Report: Shalom Hospital flouted patient care procedures
What you need to know:
The report reveals the treatment area was manned by an untrained attendant who is not allowed to prescribe or administer medication.
Machakos Governor Alfred Mutua recommended the arrest of the health workers implicated in the death of the baby.
Shalom Hospital, the facility in which a seven-month old baby died due to an overdose of morphine injection, has been violating several patient care procedures, a report has revealed.

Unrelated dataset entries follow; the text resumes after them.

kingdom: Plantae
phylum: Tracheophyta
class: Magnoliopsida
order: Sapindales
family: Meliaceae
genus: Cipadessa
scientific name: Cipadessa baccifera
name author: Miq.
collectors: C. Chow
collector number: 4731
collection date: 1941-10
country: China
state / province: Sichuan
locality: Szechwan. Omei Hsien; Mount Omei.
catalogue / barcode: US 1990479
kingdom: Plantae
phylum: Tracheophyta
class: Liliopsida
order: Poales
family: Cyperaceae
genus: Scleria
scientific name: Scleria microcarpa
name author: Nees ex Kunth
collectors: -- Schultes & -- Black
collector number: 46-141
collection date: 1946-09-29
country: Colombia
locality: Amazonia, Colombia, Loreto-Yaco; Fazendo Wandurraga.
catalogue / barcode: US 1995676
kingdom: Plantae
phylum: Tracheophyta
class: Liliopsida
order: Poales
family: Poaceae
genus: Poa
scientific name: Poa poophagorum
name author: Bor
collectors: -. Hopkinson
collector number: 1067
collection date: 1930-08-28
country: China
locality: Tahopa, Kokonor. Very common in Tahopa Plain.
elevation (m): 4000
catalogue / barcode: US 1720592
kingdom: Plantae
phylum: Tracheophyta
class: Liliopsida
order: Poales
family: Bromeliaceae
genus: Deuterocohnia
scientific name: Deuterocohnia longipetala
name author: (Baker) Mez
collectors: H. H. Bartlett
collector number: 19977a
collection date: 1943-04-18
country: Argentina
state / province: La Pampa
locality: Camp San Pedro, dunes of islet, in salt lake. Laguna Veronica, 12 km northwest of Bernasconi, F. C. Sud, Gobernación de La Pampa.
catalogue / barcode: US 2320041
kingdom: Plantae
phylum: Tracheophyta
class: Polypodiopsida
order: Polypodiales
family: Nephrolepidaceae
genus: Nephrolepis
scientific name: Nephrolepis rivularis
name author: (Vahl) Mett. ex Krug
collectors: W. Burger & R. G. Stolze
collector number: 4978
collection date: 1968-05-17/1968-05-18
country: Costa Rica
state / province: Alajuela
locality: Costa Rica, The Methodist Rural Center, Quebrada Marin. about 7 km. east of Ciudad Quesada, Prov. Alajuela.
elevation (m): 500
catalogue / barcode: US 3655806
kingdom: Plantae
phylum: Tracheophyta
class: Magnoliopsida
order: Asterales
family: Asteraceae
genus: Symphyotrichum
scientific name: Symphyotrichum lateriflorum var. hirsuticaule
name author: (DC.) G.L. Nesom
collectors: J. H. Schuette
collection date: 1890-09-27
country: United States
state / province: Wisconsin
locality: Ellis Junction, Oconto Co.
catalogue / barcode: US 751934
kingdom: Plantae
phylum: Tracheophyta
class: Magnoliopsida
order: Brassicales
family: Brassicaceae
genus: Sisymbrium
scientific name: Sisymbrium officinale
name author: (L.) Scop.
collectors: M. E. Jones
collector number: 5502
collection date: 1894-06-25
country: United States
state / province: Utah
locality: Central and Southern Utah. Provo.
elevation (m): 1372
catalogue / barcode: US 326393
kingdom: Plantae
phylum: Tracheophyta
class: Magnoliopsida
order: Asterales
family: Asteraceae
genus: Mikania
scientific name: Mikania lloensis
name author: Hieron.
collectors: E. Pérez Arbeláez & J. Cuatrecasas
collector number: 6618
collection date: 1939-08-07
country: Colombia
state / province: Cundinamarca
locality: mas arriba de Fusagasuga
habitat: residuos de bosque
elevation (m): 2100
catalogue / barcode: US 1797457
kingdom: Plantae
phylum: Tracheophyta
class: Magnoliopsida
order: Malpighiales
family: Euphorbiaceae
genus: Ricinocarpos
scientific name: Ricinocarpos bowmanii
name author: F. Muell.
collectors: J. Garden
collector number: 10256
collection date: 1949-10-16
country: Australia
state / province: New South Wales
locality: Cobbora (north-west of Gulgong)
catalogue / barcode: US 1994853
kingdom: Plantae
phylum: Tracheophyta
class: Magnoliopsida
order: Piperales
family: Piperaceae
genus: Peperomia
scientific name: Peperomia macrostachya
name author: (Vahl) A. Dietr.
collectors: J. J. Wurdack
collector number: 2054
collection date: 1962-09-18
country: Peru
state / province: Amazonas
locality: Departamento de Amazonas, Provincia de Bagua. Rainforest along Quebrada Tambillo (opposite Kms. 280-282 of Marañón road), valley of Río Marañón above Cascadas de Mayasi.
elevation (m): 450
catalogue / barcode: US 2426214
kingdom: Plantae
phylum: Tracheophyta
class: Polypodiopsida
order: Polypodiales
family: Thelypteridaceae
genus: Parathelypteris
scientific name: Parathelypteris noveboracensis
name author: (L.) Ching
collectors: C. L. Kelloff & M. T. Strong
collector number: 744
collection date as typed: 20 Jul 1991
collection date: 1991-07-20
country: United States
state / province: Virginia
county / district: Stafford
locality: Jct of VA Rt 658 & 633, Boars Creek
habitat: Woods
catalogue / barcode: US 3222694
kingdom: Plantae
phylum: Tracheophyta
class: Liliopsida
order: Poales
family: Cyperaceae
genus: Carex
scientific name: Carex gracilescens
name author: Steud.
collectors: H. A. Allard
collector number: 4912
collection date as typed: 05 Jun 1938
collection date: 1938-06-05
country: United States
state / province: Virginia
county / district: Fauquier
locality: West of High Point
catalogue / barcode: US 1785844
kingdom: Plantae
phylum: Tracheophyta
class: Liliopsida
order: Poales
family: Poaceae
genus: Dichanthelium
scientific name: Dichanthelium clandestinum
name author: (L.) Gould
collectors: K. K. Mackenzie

The hospital failed to hire senior doctors for specialised care, while the nurse in charge – often referred in hospital set ups as ‘matron’— does not know of the rota, a document with information on staff on duty.
RISK
This was revealed by a report by the task force formed to investigate the circumstances that lead to Baby Ethan Muendo’s death.
It has been revealed that the treatment area was manned by an untrained attendant who is not allowed to prescribe or administer medication.
The two-page document also lists a series of breach of patient care guidelines that may have put the lives of patients seeking care at the hospital at risk.
MORPHINE
The Pharmacy and Poisons Board, which was part of the task force, did not comment on how the hospital was allowed to stock a dangerous drug like Morphine without knowing who was going to handle it.
Morphine is classified as a restricted drug that is only stocked in hospitals with proof that there are personnel that can administer it.
Machakos Governor Alfred Mutua recommended the arrest of the health workers implicated in the death of the baby.
It was not clear whether the county’s health department had inspected health facilities.